Top of Record set

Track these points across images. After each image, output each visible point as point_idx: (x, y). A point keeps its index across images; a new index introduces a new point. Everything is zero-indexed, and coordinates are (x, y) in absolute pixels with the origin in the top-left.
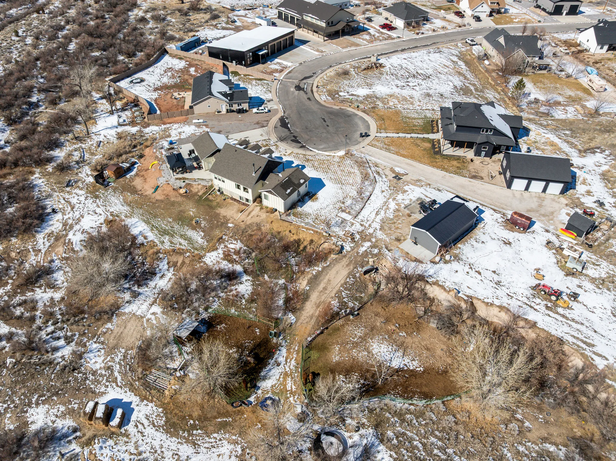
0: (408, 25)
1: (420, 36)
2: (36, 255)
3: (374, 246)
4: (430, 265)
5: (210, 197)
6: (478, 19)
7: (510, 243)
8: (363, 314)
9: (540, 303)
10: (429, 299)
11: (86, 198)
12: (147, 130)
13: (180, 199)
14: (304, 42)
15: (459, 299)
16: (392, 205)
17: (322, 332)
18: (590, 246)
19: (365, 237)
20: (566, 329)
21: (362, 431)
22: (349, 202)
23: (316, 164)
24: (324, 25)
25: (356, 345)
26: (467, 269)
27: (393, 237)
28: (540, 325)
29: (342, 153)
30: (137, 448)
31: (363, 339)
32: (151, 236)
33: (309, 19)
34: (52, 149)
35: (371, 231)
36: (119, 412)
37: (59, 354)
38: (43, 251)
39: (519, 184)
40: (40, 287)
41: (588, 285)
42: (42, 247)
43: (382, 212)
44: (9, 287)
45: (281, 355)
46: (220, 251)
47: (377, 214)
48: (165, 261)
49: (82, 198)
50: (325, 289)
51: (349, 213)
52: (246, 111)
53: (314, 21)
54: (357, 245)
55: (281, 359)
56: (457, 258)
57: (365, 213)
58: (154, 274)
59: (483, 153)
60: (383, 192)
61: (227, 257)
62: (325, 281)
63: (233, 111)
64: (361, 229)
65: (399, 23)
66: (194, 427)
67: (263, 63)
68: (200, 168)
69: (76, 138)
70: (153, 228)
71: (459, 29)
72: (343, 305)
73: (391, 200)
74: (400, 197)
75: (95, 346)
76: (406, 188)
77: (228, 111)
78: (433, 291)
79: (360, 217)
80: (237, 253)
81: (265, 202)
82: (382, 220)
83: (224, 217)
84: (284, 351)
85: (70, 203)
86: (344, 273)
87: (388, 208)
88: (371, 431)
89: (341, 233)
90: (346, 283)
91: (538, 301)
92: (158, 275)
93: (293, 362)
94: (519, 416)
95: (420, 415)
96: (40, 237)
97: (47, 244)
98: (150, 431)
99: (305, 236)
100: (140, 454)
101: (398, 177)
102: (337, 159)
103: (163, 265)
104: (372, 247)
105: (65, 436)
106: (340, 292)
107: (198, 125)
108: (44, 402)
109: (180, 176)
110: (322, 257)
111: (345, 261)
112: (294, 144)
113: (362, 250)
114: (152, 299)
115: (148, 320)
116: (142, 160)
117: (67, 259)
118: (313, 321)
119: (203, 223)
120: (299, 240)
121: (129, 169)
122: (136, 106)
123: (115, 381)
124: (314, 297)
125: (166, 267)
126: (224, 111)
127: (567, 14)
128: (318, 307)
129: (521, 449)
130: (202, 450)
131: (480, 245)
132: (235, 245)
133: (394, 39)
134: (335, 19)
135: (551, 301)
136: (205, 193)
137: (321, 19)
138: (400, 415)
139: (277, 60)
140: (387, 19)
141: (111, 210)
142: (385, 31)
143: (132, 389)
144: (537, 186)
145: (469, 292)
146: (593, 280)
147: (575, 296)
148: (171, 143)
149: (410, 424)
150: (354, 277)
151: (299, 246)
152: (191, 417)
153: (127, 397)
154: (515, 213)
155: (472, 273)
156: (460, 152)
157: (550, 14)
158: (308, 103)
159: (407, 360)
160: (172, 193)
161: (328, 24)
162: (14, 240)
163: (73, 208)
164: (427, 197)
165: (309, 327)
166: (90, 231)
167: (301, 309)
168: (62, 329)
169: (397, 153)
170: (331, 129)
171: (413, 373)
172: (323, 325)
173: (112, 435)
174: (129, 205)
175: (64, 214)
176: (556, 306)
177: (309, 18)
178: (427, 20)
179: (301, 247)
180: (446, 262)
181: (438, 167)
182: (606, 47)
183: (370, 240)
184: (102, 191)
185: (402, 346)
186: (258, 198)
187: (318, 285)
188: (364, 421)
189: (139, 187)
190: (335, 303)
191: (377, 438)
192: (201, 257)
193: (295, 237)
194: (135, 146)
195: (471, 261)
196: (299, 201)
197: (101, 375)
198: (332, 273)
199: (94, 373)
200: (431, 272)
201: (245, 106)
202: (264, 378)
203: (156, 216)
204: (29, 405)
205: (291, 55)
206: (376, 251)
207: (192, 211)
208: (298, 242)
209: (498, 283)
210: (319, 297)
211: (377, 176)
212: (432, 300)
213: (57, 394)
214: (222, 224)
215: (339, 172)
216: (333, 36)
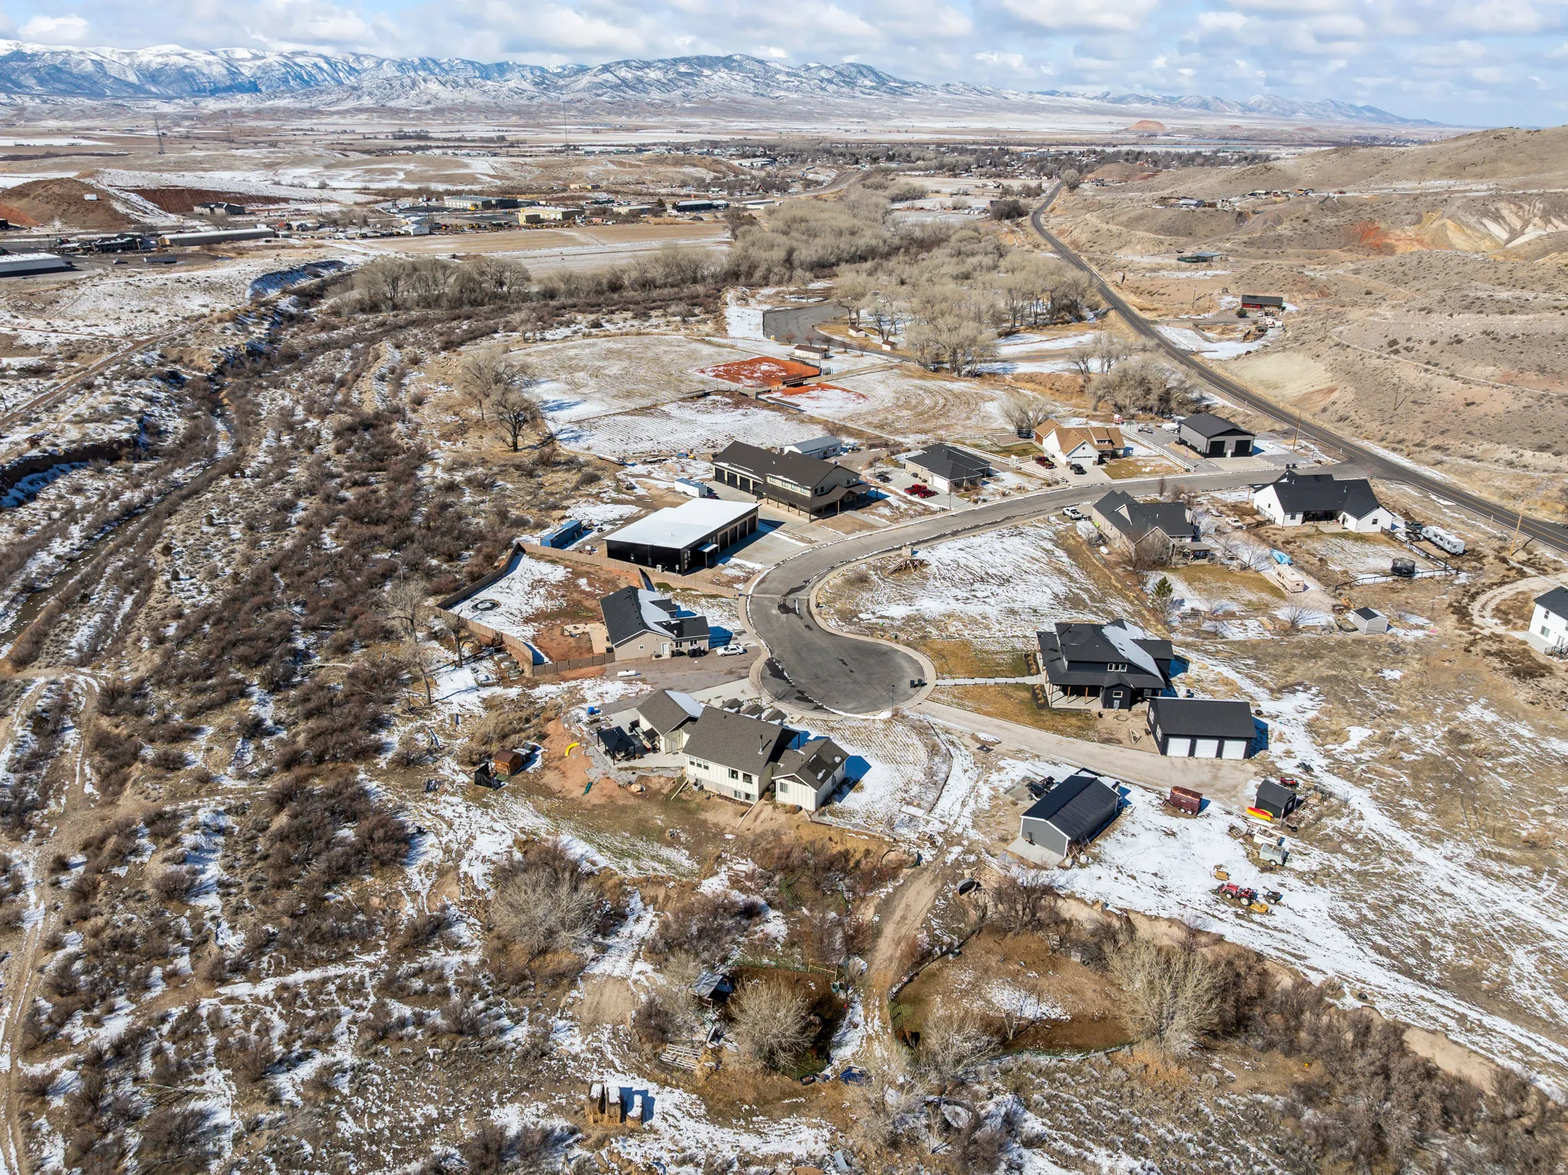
0: (956, 486)
1: (981, 506)
2: (413, 901)
3: (968, 851)
4: (1057, 872)
5: (684, 796)
6: (1079, 470)
7: (1174, 834)
8: (967, 952)
9: (1227, 911)
10: (1064, 921)
11: (468, 808)
12: (537, 692)
13: (632, 801)
14: (775, 525)
15: (1109, 914)
16: (985, 791)
17: (911, 980)
18: (1294, 829)
19: (951, 840)
20: (1267, 940)
21: (997, 1098)
22: (915, 790)
23: (847, 733)
24: (808, 494)
25: (965, 993)
26: (1114, 873)
27: (995, 836)
28: (1229, 938)
29: (886, 714)
30: (676, 1143)
31: (974, 985)
32: (602, 861)
33: (778, 483)
34: (374, 731)
35: (959, 829)
36: (638, 1100)
37: (508, 1037)
38: (424, 893)
39: (1178, 747)
40: (437, 948)
41: (1293, 882)
42: (420, 887)
43: (971, 802)
44: (383, 952)
45: (858, 1013)
46: (723, 876)
47: (964, 804)
48: (637, 897)
49: (461, 809)
50: (904, 918)
51: (919, 806)
52: (705, 653)
53: (789, 487)
54: (941, 852)
55: (857, 1019)
56: (1097, 859)
57: (944, 804)
58: (625, 917)
59: (1117, 703)
60: (966, 771)
61: (735, 882)
62: (902, 906)
63: (682, 654)
64: (943, 828)
65: (940, 483)
66: (751, 1113)
67: (711, 566)
68: (655, 749)
69: (412, 710)
70: (600, 848)
71: (1047, 490)
72: (936, 940)
73: (981, 783)
74: (994, 777)
75: (561, 1023)
76: (1002, 763)
77: (674, 654)
78: (1069, 910)
79: (938, 811)
80: (750, 877)
81: (780, 797)
82: (973, 813)
83: (716, 825)
84: (859, 1009)
85: (442, 818)
86: (929, 892)
87: (978, 795)
88: (1010, 1097)
89: (913, 836)
90: (934, 907)
91: (1223, 907)
92: (631, 918)
93: (876, 1022)
94: (1216, 1065)
95: (1076, 1071)
96: (411, 871)
97: (428, 883)
98: (686, 1123)
99: (857, 845)
100: (683, 1150)
101: (985, 747)
102: (881, 726)
103: (636, 903)
104: (965, 853)
105: (561, 1139)
106: (927, 920)
107: (629, 681)
108: (511, 1100)
109: (625, 764)
110: (887, 874)
111: (927, 877)
112: (803, 704)
113: (950, 858)
114: (631, 954)
115: (635, 982)
116: (546, 742)
117: (469, 903)
118: (895, 965)
119: (683, 837)
120: (847, 851)
121: (529, 759)
122: (499, 651)
123: (611, 1065)
124: (889, 930)
125: (640, 905)
126: (667, 654)
127: (1233, 455)
128: (898, 944)
129: (1223, 1102)
130: (772, 1138)
131: (1129, 839)
132: (745, 866)
133: (934, 513)
134: (827, 483)
135: (1241, 906)
136: (673, 790)
137: (802, 484)
138: (1048, 1074)
139: (733, 560)
140: (915, 475)
141: (520, 825)
142: (915, 498)
143: (642, 1073)
144: (1206, 748)
145: (1121, 904)
146: (1301, 875)
147: (1275, 897)
148: (592, 712)
149: (1064, 1084)
150: (946, 898)
151: (847, 861)
152: (743, 1101)
153: (639, 1084)
154: (1176, 788)
155: (1123, 878)
156: (1079, 703)
157: (1205, 455)
158: (807, 633)
159: (1044, 1008)
160: (618, 793)
161: (815, 492)
162: (369, 879)
163: (450, 825)
164: (1037, 774)
165: (891, 974)
166: (495, 858)
167: (873, 949)
168: (499, 1004)
169: (977, 710)
170: (857, 675)
171: (1056, 1023)
172: (911, 969)
173: (632, 1133)
174: (548, 816)
175: (438, 834)
176: (1250, 912)
177: (777, 481)
178: (989, 475)
179: (852, 864)
180: (1082, 866)
181: (1047, 729)
182: (1299, 517)
183: (960, 844)
184: (491, 796)
185: (1033, 990)
186: (768, 791)
187: (892, 913)
188: (997, 1084)
189: (556, 786)
190: (923, 937)
191: (1020, 1103)
192: (695, 887)
193: (840, 848)
194: (528, 721)
195: (1120, 862)
196: (834, 792)
197: (587, 1060)
198: (910, 895)
199: (575, 1058)
200: (1062, 881)
201: (704, 644)
202: (839, 1045)
203: (599, 831)
204: (490, 1104)
205: (757, 550)
206: (972, 858)
207: (659, 820)
208: (845, 855)
209: (1163, 889)
210: (897, 930)
211: (951, 748)
212: (1069, 923)
213: (527, 1088)
214: (715, 836)
215: (889, 746)
216: (824, 512)
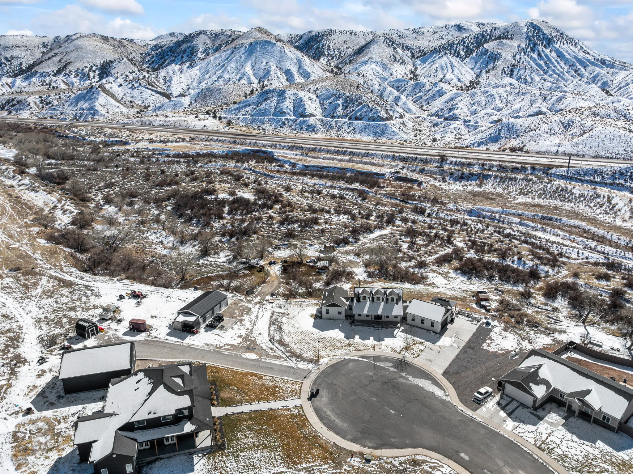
7: (152, 317)
16: (247, 324)
19: (259, 303)
27: (240, 305)
35: (257, 306)
43: (253, 318)
47: (257, 316)
51: (279, 313)
54: (263, 300)
57: (267, 315)
60: (260, 334)
64: (265, 306)
73: (250, 328)
74: (243, 332)
76: (239, 340)
79: (269, 312)
82: (251, 313)
87: (250, 321)
101: (251, 349)
104: (252, 300)
111: (266, 293)
113: (258, 299)
147: (120, 299)
155: (183, 299)
164: (219, 335)
183: (255, 302)
195: (183, 303)
211: (272, 346)
215: (309, 341)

Bottom of Record set

▶ **What is being asked**: Set down the records above word for word, from the first line through the line containing "90: (346, 283)", both included; leave out the pictures.

▶ **Task output**:
Track these points across images. After each image, output each visible point as point_idx: (x, y). A point keeps its index across images; a new index introduces a new point. Everything is zero-indexed, and coordinates are (x, y) in absolute pixels with the origin in the top-left.
0: (408, 25)
1: (420, 36)
2: (36, 255)
3: (374, 246)
4: (430, 265)
5: (210, 197)
6: (478, 19)
7: (510, 243)
8: (363, 314)
9: (540, 303)
10: (429, 299)
11: (86, 198)
12: (147, 130)
13: (180, 199)
14: (304, 42)
15: (459, 299)
16: (392, 205)
17: (322, 332)
18: (590, 246)
19: (365, 237)
20: (566, 329)
21: (362, 431)
22: (349, 202)
23: (316, 164)
24: (324, 25)
25: (356, 345)
26: (467, 269)
27: (393, 237)
28: (540, 325)
29: (342, 153)
30: (137, 448)
31: (363, 339)
32: (151, 236)
33: (309, 19)
34: (52, 149)
35: (371, 231)
36: (119, 412)
37: (59, 354)
38: (43, 251)
39: (519, 184)
40: (40, 287)
41: (588, 285)
42: (42, 247)
43: (382, 212)
44: (9, 287)
45: (281, 355)
46: (220, 251)
47: (377, 214)
48: (165, 261)
49: (82, 198)
50: (325, 289)
51: (349, 213)
52: (246, 111)
53: (314, 21)
54: (357, 245)
55: (281, 359)
56: (457, 258)
57: (365, 213)
58: (154, 274)
59: (483, 153)
60: (383, 192)
61: (227, 257)
62: (325, 281)
63: (233, 111)
64: (361, 229)
65: (399, 23)
66: (194, 427)
67: (263, 63)
68: (200, 168)
69: (76, 138)
70: (153, 228)
71: (459, 29)
72: (343, 305)
73: (391, 200)
74: (400, 197)
75: (95, 346)
76: (406, 188)
77: (228, 111)
78: (433, 291)
79: (360, 217)
80: (237, 253)
81: (265, 202)
82: (382, 220)
83: (224, 217)
84: (284, 351)
85: (70, 203)
86: (344, 273)
87: (388, 208)
88: (371, 431)
89: (341, 233)
90: (346, 283)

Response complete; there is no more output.